The metered data plan ranges from $55 a month for a 50 Mbps connection up to $6,400 for a 10 Gbps connection. Under a metered plan, there is no charge for inbound data transfers, but outbound data is charged from $0.025 per GB to $0.14 per GB, depending on the Azure region where the data originates.
The unlimited data plan costs range from $300 per month at 50 Mbps up to $54,300 per month at 10 Gbps. Inbound and outbound data transfer is free of charge.

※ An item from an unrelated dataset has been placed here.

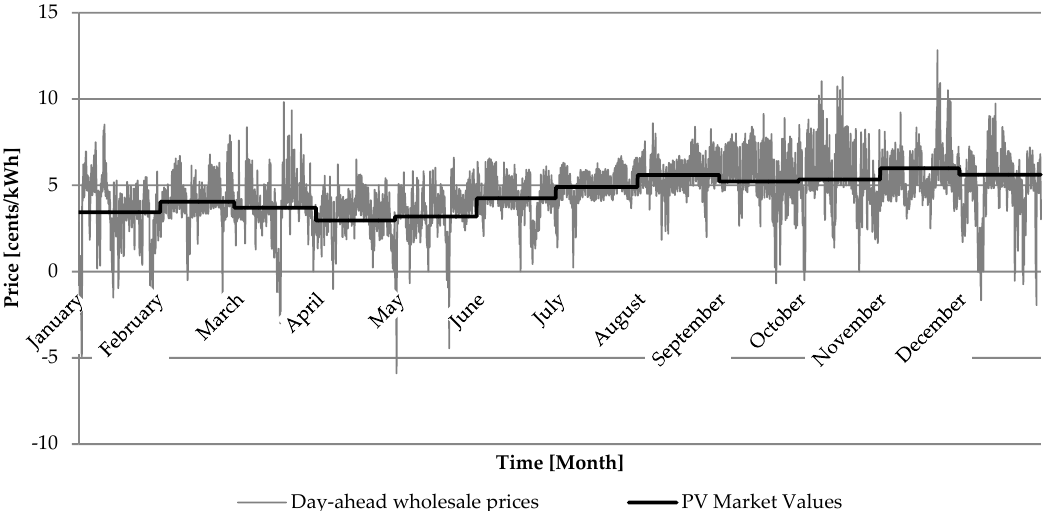
Figure A3. Day-ahead spot market prices and market values for the year 2018 (own presentation based on the data from [35,36]).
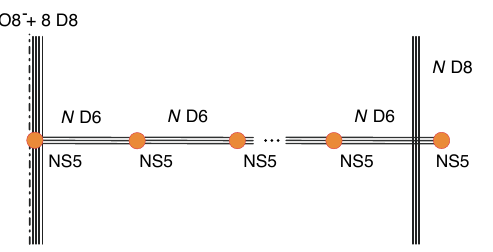
Figure 39 . 6d brane con(cid:12)guration for the quiver [1 A ; 8] (cid:0) SU( N ) (cid:0) SU( N ) (cid:0) (cid:1) (cid:1) (cid:1) (cid:0) SU( N ) (cid:0) [ N ] which has an antisymmetric hypermultiplet and eight fundamental (cid:13)avors of the leftmost gauge group of the quiver also coupled to tensor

The Azure ExpressRoute premium add-on feature provides service availability in all of Azure's geopolitical regions around the world. Currently, these regions are: North America, Latin America, Australia, India, Asia Pacific (Singapore and Hong Kong), Japan and European Union. With a premium add-on, outbound data transfer ranges from $3,055 a month for a 50 Mbps connection up to $8,000 for a 10 Gbps connection.
ExpressRoute Direct ranges from $50,000 to $62,500 depending on where data is coming from. Circuit bandwidth for a premium circuit starts at $2,000 for a 5 Gbps circuit and goes to $10,000 a month for a 100 Gbps circuit. Outbound data transfer pricing ranges from $0.025 to $0.14/GB.
ExpressRoute Global Reach starts at $55 per month for 50 Mbps and goes to $21,250 per month for 100 Gbps. Global Reach Data Transfer pricing ranges from $0.04 per GB to $0.224 per GB, depending on where data is going to and from.
Microsoft requires a Virtual Network gateway to access a virtual network when using Azure Private Peering on an ExpressRoute circuit. Pricing ranges from $0.19/hour for 1 Gbps to $1.87/hour for 10 Gbps.
Azure ExpressRoute vs. VPN
Azure uses standard IPsec VPN, so the cloud service is interoperable with many VPN devices that provide a private connection over the Internet. A site-to-site VPN provides IP level connectivity between the customer’s premises and virtual networks in Azure. Organizations can securely connect up to 10 on-premises sites and virtual networks. However, Microsoft recommends only using this service if your cross-premises connectivity throughput is no more than 100 Mbps.
ExpressRoute connections do not go over the public Internet. Thus, Microsoft claims that ExpressRoute offers more reliability, faster data speeds, lower latencies and higher security than connections over the Internet.
Azure ExpressRoute vs. AWS Direct Connect
AWS Direct Connect is AWS’ equivalent of Microsoft’s ExpressRoute. Direct Connect provides a private, direct connection to AWS. While there was a time when there were distinct differences between the two services, they function more similarly as time goes on. For example, while AWS didn’t previously provide a service-level agreement (SLA), it now does. AWS also offers increased capacity connections, similar to ExpressRoute Direct.